WordNet: Iterate over synsets

For a project I would like to measure the amount of ‘human centered’ words within a text. I plan on doing this using WordNet. I have never used it and I am not quite sure how to approach this task. I want to use WordNet to count the amount of words that belong to certain synsets, for example the sysnets ‘human’ and ‘person’.

I came up with the following (simple) piece of code:

word = 'girlfriend'
word_synsets = wn.synsets(word)[0]

hypernyms = word_synsets.hypernym_paths()[0]

for element in hypernyms:
    print element

Results in:

Synset('entity.n.01')
Synset('physical_entity.n.01')
Synset('causal_agent.n.01')
Synset('person.n.01')
Synset('friend.n.01')
Synset('girlfriend.n.01')

My first question is, how do I properly iterate over the hypernyms? In the code above it prints them just fine. However, when using an ‘if’ statement, for example:

count_humancenteredness = 0
for element in hypernyms:
    if element == 'person':
        print 'found person hypernym'
        count_humancenteredness +=1

I get ‘AttributeError: 'str' object has no attribute '_name'’. What method can I use to iterate over the hypernyms of my word and perform an action (e.g. increase the count of human centerdness) when a word does indeed belong to the ‘person’ or ‘human’ synset.

Secondly, is this an efficient approach? I assume that iterating over several texts and iterating over the hypernyms of each noun will take quite some time.. Perhaps that there is another way to use WordNet to perform my task more efficiently.

Thanks for your help!

Solution

wrt the error message

hypernyms = word_synsets.hypernym_paths() returns a list of list of SynSets.

Hence

if element == 'person':

tries to compare a SynSet object against a string. That kind of comparison is not supported by the SynSet.

Try something like

target_synsets = wn.synsets('person')
if element in target_synsets:
    ...

if u'person' in element.lemma_names():
    ...

instead.

wrt efficiency

Currently, you do a hypernym-lookup for every word inside your input text. As you note, this is not necessarily efficient. However, if this is fast enough, stop here and do not optimize what is not broken.

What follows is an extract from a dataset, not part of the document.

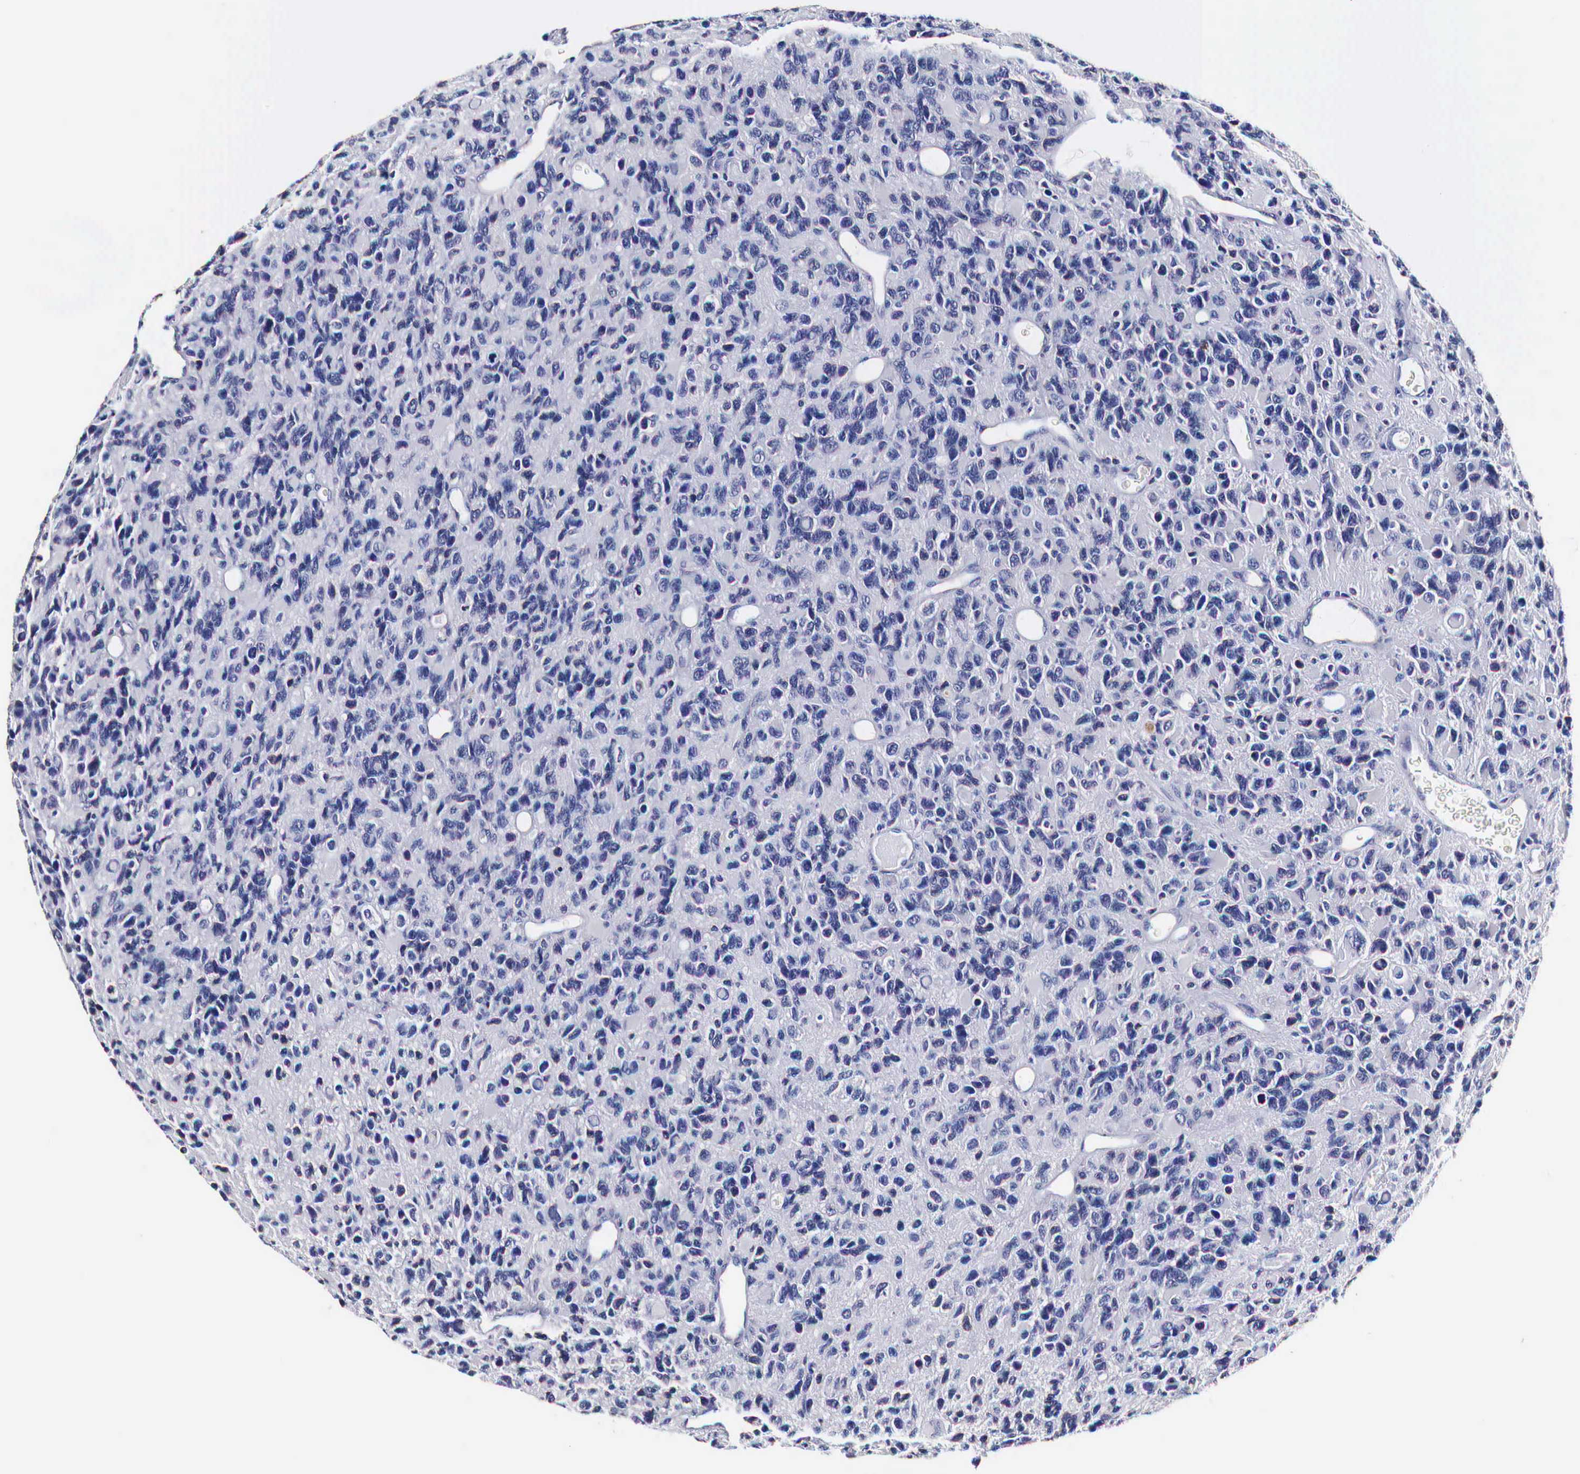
{"staining": {"intensity": "moderate", "quantity": "<25%", "location": "cytoplasmic/membranous"}, "tissue": "glioma", "cell_type": "Tumor cells", "image_type": "cancer", "snomed": [{"axis": "morphology", "description": "Glioma, malignant, High grade"}, {"axis": "topography", "description": "Brain"}], "caption": "Malignant glioma (high-grade) stained for a protein (brown) shows moderate cytoplasmic/membranous positive expression in approximately <25% of tumor cells.", "gene": "CKAP4", "patient": {"sex": "male", "age": 77}}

To speed up the lookup, you can pre-compile a list of "person related" words in advance by making use of the transitive closure over the hyponyms as explained here.

Something like

person_words = set(w for s in p.closure(lambda s: s.hyponyms()) for w in s.lemma_names())

should do the trick. This will return a set of ~ 10,000 words, which is not too much to store in main memory.

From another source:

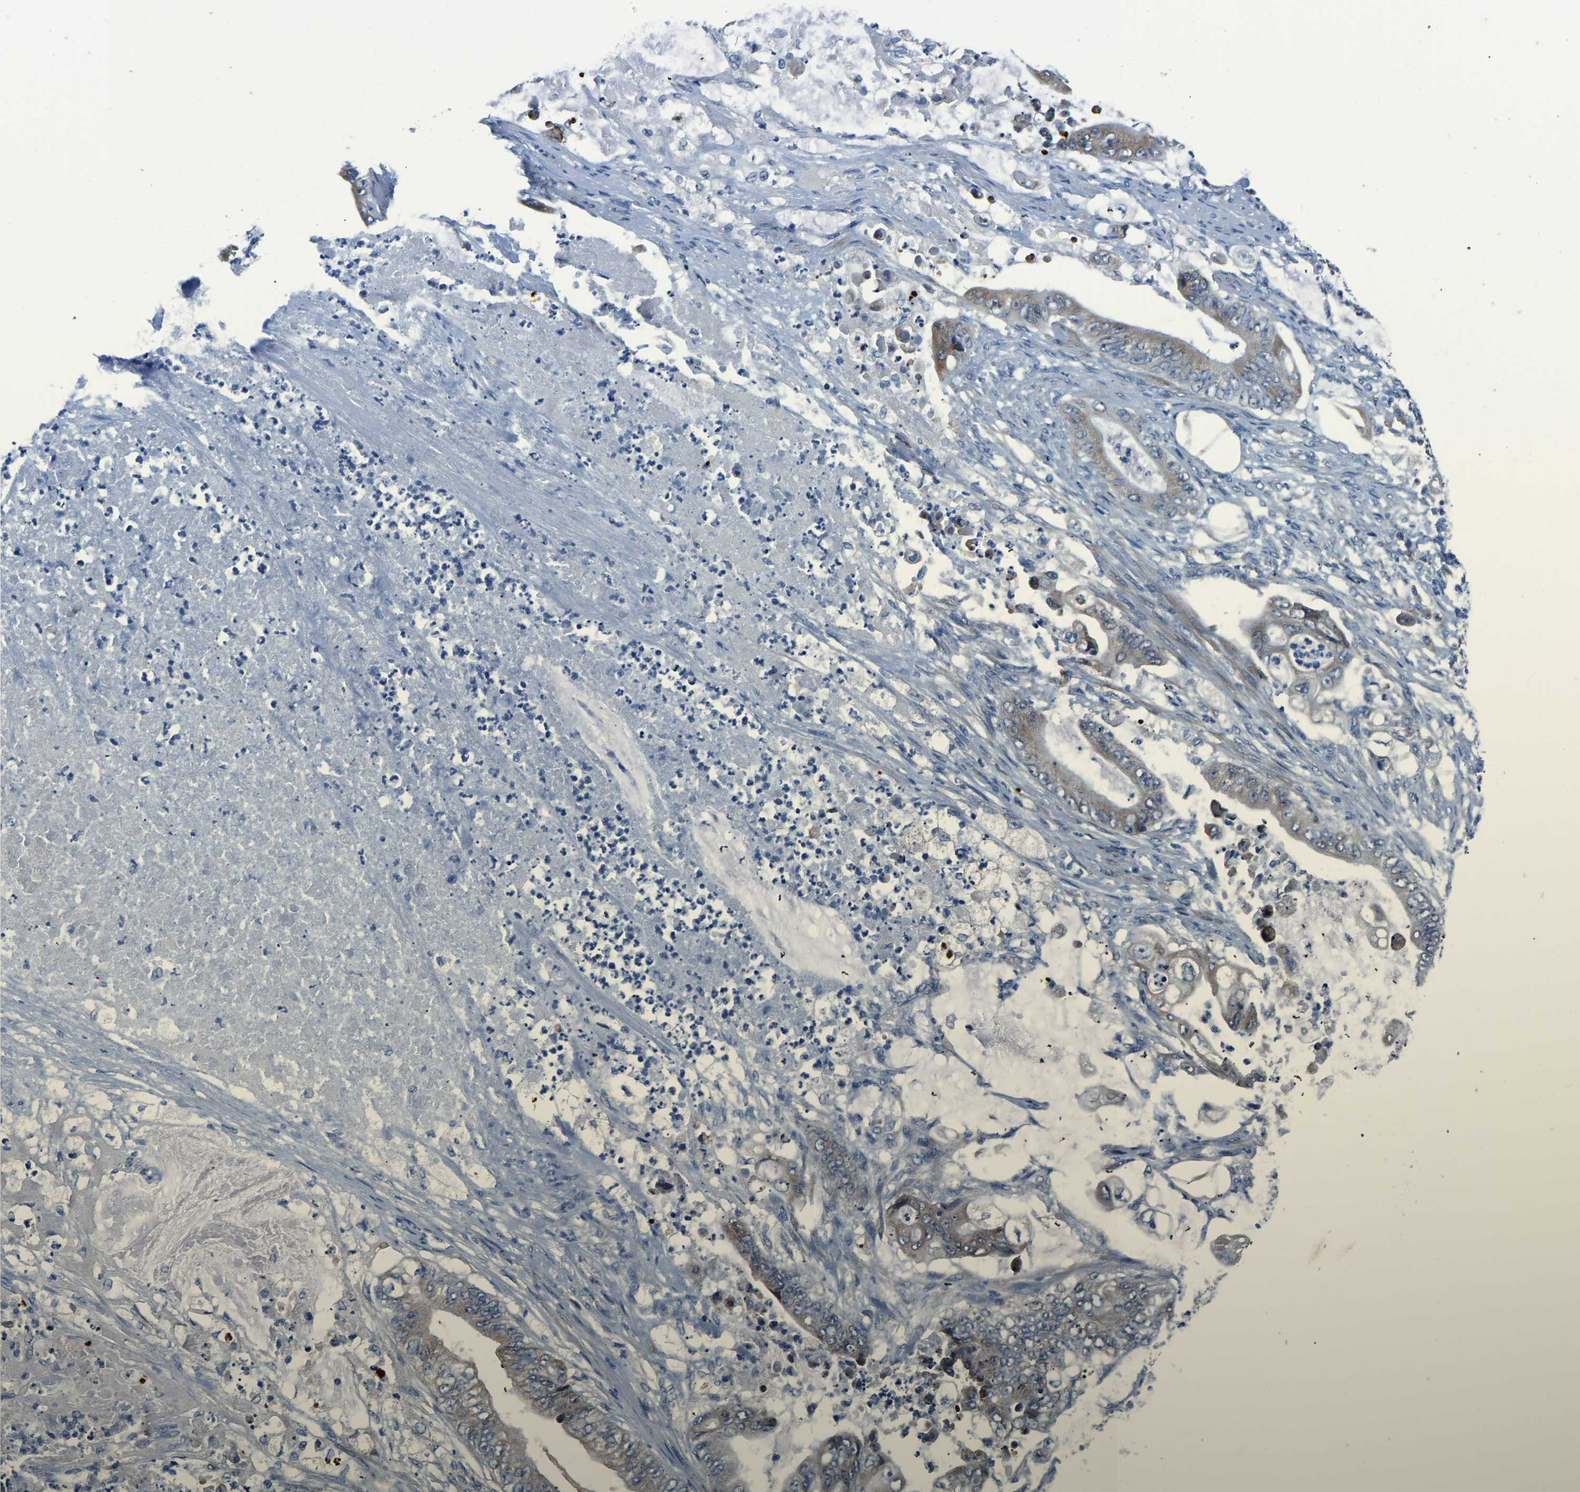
{"staining": {"intensity": "weak", "quantity": "25%-75%", "location": "cytoplasmic/membranous"}, "tissue": "stomach cancer", "cell_type": "Tumor cells", "image_type": "cancer", "snomed": [{"axis": "morphology", "description": "Adenocarcinoma, NOS"}, {"axis": "topography", "description": "Stomach"}], "caption": "A brown stain labels weak cytoplasmic/membranous staining of a protein in human stomach cancer tumor cells.", "gene": "LIAS", "patient": {"sex": "female", "age": 73}}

A simple version of the word counter then becomes something on the lines of

from collections import Counter

word_count = Counter()
for word in (w.lower() for w in words if w in person_words):         
    word_count[word] += 1

You might also need to pre-process the input words using stemming or other morphologic reductions before passing the words on to WordNet, though.